━━ Extracted entries ━━
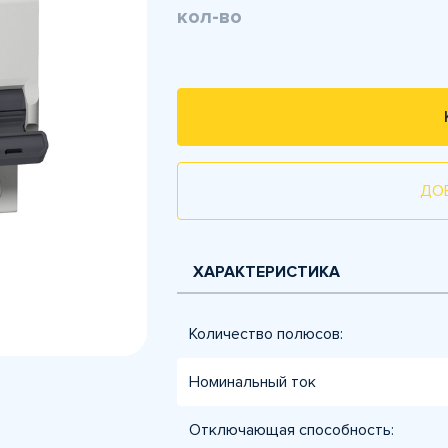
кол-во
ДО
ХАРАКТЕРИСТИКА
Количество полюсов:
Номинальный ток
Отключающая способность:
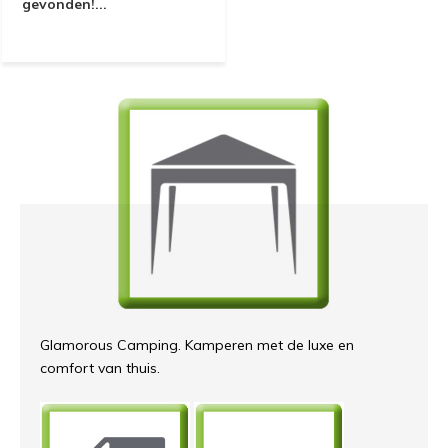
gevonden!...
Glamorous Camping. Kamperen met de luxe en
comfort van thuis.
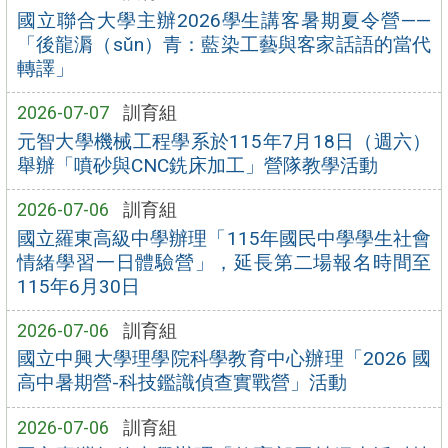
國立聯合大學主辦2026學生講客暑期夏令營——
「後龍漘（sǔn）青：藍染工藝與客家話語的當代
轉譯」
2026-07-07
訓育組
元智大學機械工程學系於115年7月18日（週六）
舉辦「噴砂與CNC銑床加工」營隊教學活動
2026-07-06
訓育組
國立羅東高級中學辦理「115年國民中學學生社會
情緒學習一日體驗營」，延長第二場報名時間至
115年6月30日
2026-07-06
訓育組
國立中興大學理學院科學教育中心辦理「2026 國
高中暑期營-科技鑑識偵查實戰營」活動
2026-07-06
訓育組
━━━
**To do**
Lay out every line of text from the data above as a single numbered list, skipping blank lines. Leave the pictures out of the answer.

**Task solution**
1. кол-во
2. ДО
3. ХАРАКТЕРИСТИКА
4. Количество полюсов:
5. Номинальный ток
6. Отключающая способность:
7. gevonden!...
8. Glamorous Camping. Kamperen met de luxe en
9. comfort van thuis.
10. 國立聯合大學主辦2026學生講客暑期夏令營——
11. 「後龍漘（sǔn）青：藍染工藝與客家話語的當代
12. 轉譯」
13. 2026-07-07
14. 訓育組
15. 元智大學機械工程學系於115年7月18日（週六）
16. 舉辦「噴砂與CNC銑床加工」營隊教學活動
17. 2026-07-06
18. 訓育組
19. 國立羅東高級中學辦理「115年國民中學學生社會
20. 情緒學習一日體驗營」，延長第二場報名時間至
21. 115年6月30日
22. 2026-07-06
23. 訓育組
24. 國立中興大學理學院科學教育中心辦理「2026 國
25. 高中暑期營-科技鑑識偵查實戰營」活動
26. 2026-07-06
27. 訓育組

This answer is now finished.